Music isn't just for humans, and today we're sharing a little collection of stories that were sent to us about the therapeutic effects of music on our four-legged furry friends.
From Ann Robinson:
"My cat loves my new D670. Since I've had it, she comes and sits under it while I play. Today, she had the whole floor to choose from and decided to lie right up next to the leg. I wonder if she's getting a cat massage from the bass vibrations radiating down to the floor."
From Dr. Tracy Baker:
"I play my harp every night just before bedtime. It is a fitting end to the day and it calms my wife and I. It gives us a sense of well being since we both love the sound as it fills the house. What is most enlightening is what it does to my wife's Bichon Frise Dogs. If they are not already up on the bed, they immediately jump up there. Then they immediately lie down and fall asleep. They are gentle dogs but it brings to mind the saying by William Congreve in 1670 'Musick has charms to soothe a savage breast', often misquoted as 'Music has charms to soothe the savage beast.' Either way, it is true."
From Nancy Downie:
"Although this series is called "Stories from the Harp", hammered dulcimer players can (and do!) provide therapeutic music in healthcare settings. I have many bedside stories, but instead I will tell my somewhat unique "tail" about how I was led to healing music.
In 2000, our daughter had an opportunity to work in France, but she couldn't take her cat, a sweet, shy little girl named Kaia. Being good kitty grandparents, we decided to adopt her. Upon arrival at our very big, strange, scary house, Kaia did what most kitties would do in such circumstances. She hid behind the washing machine.

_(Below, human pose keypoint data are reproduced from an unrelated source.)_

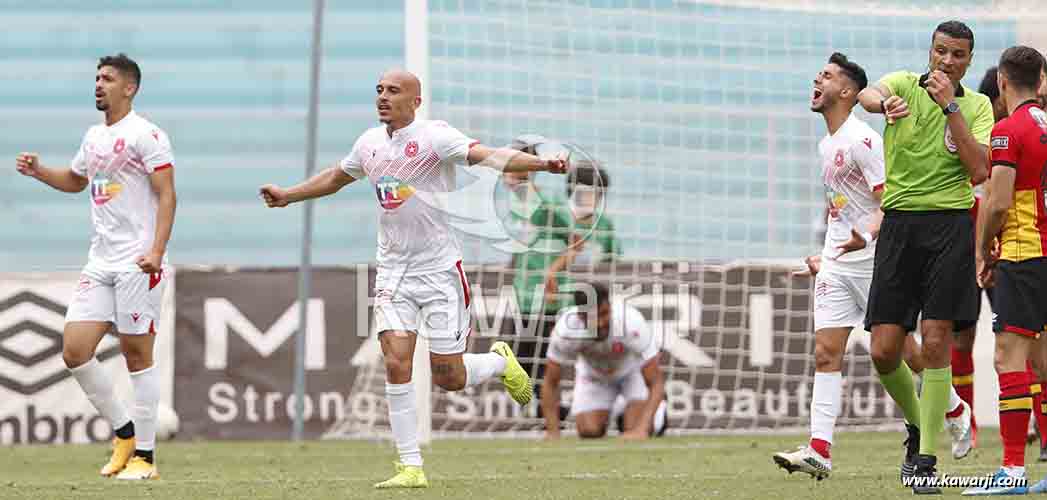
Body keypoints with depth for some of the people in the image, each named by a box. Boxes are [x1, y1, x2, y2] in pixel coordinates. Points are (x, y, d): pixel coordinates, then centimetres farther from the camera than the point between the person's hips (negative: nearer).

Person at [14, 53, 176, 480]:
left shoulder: (145, 135, -7)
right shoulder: (94, 137, 17)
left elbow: (166, 194, -12)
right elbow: (76, 181, 35)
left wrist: (156, 250, -22)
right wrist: (38, 171, 17)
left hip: (138, 264, -7)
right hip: (100, 263, 7)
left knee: (137, 353, -4)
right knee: (75, 351, -2)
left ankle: (145, 454, 2)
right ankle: (124, 432, 14)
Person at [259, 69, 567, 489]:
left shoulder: (433, 136, -11)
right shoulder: (370, 143, 8)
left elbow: (487, 155, -26)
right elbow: (336, 177, 29)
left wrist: (541, 164, -42)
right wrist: (288, 196, 36)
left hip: (440, 269, -5)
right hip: (393, 271, 5)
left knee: (448, 378, -2)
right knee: (396, 364, -10)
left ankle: (500, 362, 33)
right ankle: (411, 468, -5)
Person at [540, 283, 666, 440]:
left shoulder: (632, 324, -41)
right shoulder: (566, 329, -35)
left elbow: (656, 383, -35)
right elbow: (550, 383, -20)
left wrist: (640, 430, -46)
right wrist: (553, 432, -28)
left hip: (632, 369, -2)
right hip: (593, 374, 2)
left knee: (637, 435, -18)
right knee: (589, 432, -12)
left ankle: (657, 405, 17)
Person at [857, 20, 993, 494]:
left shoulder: (977, 106, 5)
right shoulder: (905, 84, 4)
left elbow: (979, 170, -10)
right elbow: (868, 95, -21)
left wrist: (949, 107, -13)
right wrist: (885, 103, -46)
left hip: (951, 226, -1)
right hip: (900, 223, 1)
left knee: (935, 344, -10)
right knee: (884, 353, -2)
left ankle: (926, 458, -4)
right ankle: (918, 426, 26)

I had been playing the hammered dulcimer for about a year. I wasn't very good yet, but I loved the dulcimer's sweet sound, and playing it always had a calming effect on me. I wondered if Kaia might find it soothing too. So I started playing "Southwind" with my soft hammers. After a few minutes, I saw a little black face with big yellow eyes peek around the corner. She crept out of her hidey hole and sat at the other end of the family room, watching and listening for a long time. By the next day, she was curled up at my feet while I played. For the remaining 14 years of her life, she loved the dulcimer and would often jump up on my lap while I practiced.
I wondered if the sweet sounds of the hammered dulcimer might have the same effect on people. Soon after Kaia joined our family, I learned about the Music for Healing and Transition Program and began taking their classes. Unlike some of the other therapeutic music programs, MHTP welcomes many different instrumentalists and vocalists, not just harpists. I became a Certified Music Practitioner in 2003. In 2005, we moved from Michigan to Oregon. I have served in many different settings but currently volunteer 8 hours a week in several units of Oregon Health Sciences University Hospital, including Bone Marrow Transplant, Adult Oncology and Cardiology. The patients and staff find the music soothing and relaxing. In addition, they are often intrigued by the hammered dulcimer (many have never seen or heard one before), and their interest in the instrument helps take their minds off of their troubles."